There’s a persistent myth, embraced by many American liberals, that Republicans are divisible into Bad Extremists and Good Civil Moderates. As Prager points out, this leads to the whitewashing of Nikki Haley’s record. It’s also what leads people like progressive commentator Robert Reich to praise someone like Liz Cheney, who has just as “extreme” a vision for the country as Donald Trump but who thinks the president ought to be someone more like her father, Darth Vader. (Sorry, Dick Cheney.) We can witness this myth in “Bush nostalgia,” which is when Democrats say “Gosh, the Republicans are so crazy these days, I actually look fondly back on George W. Bush.” (“You Guys, I’m Starting To Miss Dubya.”) But Bush was a Christian nationalist (just like Mike Johnson), a man who took his orders from God and, according to the Sierra Club, “[undid] decades if not a century of progress on the environment.” Note that the New York Times editors suggest there’s been a “slide” from Reagan to Mike Johnson. But as I’ve written before, a look at Ronald Reagan’s record reveals that it was plenty “extreme” itself, and it’s notable that the fundamental change that the Times cites is the loss of Reagan’s unwillingness to criticize fellow Republicans—in other words, it’s less that they’ve become more “extreme” than that they’ve become less civil. 

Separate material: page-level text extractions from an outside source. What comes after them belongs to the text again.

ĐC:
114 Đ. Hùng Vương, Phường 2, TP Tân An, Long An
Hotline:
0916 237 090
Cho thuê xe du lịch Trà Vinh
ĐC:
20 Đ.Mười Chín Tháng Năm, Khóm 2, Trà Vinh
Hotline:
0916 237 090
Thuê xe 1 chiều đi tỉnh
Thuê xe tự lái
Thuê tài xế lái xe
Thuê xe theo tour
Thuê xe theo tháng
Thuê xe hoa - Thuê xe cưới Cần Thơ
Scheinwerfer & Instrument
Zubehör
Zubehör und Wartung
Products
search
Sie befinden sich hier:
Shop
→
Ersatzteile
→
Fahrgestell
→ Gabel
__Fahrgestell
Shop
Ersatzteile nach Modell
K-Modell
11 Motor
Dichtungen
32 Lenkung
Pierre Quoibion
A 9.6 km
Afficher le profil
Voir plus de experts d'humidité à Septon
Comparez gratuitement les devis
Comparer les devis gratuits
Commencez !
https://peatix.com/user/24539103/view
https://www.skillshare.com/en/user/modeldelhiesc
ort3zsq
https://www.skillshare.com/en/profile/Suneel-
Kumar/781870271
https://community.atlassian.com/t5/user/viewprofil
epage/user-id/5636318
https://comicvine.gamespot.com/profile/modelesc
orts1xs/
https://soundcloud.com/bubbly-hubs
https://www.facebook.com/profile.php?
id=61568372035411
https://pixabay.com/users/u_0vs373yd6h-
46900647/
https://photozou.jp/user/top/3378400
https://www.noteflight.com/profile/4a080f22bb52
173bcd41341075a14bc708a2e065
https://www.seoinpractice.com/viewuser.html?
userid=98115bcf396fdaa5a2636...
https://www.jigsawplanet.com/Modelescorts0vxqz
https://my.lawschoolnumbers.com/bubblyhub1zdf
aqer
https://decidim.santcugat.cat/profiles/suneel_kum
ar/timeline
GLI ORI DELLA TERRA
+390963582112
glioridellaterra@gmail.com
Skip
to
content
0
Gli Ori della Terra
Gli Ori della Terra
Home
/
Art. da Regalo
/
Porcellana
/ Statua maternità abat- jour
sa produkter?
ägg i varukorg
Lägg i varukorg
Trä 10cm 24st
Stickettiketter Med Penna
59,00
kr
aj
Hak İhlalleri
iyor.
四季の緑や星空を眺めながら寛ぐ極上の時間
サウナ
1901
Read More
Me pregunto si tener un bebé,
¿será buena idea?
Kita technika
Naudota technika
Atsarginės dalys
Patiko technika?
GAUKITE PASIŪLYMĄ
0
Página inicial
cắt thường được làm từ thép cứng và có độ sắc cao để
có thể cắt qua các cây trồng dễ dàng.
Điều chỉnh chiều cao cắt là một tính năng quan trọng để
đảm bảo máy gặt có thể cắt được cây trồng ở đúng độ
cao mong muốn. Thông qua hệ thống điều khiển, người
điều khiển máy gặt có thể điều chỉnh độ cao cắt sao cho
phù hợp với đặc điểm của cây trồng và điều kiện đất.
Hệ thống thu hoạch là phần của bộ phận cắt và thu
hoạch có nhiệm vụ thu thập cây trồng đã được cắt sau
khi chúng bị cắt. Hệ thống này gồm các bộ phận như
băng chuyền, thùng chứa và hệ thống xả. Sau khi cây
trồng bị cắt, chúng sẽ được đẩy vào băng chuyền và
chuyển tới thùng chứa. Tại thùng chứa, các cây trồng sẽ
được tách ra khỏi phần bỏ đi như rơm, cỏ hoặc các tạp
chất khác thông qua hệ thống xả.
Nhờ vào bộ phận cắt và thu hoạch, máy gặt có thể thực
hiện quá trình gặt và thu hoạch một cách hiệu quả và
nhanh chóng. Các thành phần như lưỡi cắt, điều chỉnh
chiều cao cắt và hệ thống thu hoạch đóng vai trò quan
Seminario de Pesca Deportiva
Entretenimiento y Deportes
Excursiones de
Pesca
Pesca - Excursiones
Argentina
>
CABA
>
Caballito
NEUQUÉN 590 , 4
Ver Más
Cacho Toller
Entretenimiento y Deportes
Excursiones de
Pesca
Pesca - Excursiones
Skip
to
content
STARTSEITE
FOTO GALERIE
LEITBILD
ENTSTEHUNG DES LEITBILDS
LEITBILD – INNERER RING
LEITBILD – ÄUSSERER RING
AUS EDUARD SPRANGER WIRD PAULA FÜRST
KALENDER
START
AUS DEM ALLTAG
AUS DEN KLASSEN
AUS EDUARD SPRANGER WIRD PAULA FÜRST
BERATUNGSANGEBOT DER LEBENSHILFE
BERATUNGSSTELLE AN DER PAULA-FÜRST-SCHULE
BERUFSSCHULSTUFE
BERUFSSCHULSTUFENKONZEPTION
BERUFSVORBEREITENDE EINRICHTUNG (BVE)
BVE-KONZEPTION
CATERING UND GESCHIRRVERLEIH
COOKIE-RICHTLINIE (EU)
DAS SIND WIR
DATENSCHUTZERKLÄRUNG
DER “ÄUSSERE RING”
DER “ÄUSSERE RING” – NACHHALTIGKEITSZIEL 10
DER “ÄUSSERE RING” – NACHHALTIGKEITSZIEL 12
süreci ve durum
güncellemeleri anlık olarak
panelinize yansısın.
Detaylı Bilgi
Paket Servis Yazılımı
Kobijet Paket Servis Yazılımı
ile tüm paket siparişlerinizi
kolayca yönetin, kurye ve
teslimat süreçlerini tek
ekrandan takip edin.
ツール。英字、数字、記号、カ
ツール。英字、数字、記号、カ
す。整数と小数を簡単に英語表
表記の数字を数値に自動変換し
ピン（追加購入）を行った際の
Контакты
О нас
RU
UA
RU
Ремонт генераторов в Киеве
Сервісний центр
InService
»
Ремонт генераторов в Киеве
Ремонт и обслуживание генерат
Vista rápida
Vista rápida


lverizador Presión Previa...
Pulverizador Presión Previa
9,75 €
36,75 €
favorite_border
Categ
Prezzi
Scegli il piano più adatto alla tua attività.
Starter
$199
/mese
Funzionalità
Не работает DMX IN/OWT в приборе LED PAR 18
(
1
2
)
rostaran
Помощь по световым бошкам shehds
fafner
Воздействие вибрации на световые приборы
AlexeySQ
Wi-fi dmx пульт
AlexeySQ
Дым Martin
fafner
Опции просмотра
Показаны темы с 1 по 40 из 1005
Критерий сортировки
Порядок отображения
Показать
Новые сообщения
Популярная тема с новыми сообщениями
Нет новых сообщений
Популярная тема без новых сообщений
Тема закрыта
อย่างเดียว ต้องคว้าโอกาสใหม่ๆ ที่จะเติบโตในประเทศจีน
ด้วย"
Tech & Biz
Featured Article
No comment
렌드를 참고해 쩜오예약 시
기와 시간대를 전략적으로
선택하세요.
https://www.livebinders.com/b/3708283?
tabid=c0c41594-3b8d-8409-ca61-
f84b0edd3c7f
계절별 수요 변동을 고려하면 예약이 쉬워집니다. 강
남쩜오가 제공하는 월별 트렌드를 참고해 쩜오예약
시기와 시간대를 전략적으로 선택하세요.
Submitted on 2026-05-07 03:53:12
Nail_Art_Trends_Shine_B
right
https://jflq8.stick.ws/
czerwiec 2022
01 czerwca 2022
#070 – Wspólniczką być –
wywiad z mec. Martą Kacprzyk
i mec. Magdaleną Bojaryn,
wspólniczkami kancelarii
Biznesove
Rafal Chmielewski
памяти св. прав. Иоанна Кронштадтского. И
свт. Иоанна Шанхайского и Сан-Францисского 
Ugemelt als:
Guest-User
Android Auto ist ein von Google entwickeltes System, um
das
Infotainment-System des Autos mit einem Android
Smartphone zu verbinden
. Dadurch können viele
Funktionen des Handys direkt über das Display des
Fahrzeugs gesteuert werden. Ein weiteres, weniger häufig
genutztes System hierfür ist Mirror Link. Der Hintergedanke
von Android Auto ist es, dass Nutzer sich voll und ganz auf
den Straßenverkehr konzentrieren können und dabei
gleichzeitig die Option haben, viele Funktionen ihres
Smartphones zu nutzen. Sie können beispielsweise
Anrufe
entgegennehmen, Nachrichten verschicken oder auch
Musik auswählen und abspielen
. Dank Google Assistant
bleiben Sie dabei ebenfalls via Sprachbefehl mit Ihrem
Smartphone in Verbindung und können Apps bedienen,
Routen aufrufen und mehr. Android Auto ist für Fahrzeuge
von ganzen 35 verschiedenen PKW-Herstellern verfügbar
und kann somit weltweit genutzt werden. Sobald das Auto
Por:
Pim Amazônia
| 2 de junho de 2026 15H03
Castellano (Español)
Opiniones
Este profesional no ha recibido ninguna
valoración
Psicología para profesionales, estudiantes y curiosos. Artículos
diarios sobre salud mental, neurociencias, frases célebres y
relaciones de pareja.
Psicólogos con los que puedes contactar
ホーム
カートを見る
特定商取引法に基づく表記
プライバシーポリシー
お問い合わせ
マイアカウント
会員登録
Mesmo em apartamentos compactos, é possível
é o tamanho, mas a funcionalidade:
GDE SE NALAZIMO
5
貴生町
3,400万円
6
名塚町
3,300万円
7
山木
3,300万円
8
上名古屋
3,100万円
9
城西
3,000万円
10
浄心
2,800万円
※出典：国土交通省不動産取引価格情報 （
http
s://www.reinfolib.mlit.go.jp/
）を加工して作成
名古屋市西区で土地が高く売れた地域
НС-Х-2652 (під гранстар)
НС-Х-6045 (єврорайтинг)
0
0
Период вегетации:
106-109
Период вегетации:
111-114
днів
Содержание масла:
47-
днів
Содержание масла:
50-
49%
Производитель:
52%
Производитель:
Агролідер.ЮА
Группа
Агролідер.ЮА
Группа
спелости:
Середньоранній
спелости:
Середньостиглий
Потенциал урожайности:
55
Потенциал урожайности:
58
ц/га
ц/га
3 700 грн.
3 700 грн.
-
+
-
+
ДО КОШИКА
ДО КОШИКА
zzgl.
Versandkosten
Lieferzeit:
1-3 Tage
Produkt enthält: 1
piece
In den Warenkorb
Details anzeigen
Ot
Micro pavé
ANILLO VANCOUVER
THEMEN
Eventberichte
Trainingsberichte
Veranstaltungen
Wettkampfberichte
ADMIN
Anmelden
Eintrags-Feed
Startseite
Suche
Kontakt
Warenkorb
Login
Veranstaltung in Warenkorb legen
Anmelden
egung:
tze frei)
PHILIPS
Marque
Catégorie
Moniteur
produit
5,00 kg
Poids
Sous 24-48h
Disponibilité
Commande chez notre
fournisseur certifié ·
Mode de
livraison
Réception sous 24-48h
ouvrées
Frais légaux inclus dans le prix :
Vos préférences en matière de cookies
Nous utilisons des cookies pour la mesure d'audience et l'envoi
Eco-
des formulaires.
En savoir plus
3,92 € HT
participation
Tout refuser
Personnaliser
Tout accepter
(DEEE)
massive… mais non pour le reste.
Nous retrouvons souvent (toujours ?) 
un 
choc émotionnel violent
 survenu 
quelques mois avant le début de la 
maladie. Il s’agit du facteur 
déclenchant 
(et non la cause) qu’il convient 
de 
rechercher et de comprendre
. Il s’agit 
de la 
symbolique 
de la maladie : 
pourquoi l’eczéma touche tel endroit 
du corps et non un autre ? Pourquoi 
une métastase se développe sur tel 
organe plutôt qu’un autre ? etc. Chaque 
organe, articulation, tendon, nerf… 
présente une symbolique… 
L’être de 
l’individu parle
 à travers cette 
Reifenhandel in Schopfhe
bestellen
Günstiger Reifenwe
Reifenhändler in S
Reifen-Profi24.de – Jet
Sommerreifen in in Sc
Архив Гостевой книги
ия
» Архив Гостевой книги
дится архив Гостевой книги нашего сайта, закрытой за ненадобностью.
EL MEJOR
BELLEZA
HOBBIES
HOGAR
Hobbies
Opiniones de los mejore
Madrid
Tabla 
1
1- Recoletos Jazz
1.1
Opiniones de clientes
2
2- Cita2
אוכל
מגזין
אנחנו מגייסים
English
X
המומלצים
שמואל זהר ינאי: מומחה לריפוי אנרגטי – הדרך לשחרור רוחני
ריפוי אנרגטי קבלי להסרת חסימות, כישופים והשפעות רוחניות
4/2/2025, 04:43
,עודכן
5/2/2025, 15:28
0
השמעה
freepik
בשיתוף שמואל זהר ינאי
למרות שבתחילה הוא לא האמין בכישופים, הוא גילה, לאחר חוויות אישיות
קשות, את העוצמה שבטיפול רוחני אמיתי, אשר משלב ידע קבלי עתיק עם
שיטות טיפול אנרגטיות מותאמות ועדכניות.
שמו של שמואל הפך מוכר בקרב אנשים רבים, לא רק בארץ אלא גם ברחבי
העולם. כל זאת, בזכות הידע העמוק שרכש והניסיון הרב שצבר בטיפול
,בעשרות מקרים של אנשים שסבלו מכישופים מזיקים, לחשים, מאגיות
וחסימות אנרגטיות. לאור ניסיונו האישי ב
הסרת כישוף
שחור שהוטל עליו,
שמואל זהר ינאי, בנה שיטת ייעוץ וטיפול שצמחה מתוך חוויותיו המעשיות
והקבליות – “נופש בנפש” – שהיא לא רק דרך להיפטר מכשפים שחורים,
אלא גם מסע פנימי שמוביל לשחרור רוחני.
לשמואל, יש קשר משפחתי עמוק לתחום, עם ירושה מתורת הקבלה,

Given the urgency of the threat of climate catastrophe, and the Republican Party’s unified commitment to worsening the problem, I tend to agree with Noam Chomsky’s verdict that the Republican Party is the “most dangerous organization on Earth.” Notably, he said that at a time when ISIS were a major threat, but he explained that in terms of the ultimate harm caused, the Republicans easily qualified as being worse than ISIS

“Is ISIS dedicated to trying to destroy the prospects for organized human existence? What does it mean to say, not only are we not doing anything about climate change, but we are trying to accelerate the race to the precipice.”

When we zoom out, I don’t think the Republicans’ choice of speaker tells us terribly much. Kevin or Jim or Steve or Mike—the similarities are far more important than the differences. Yes, Mike Johnson has even worse quotes about LGBTQ people than many other Republicans and wants to criminalize gay sex. But the war on LGBTQ people is a nationwide project of the Republican Party. If other Republicans were substantially opposed to it, they would switch parties, or at the very least speak out against it.

The election of Johnson actually exposes how absurd the whole idea of a subgroup of Republican “extremists” is. All the Republicans voted for him! If he’s part of an “extreme wing,” then that “wing” has officially ceased to be a wing. It’s the whole party, and it’s time to stop trying to parse the tiny differences between the Republicans who are louder about their mission to build a theocracy and wreck the Earth versus the ones that are slightly quieter about it.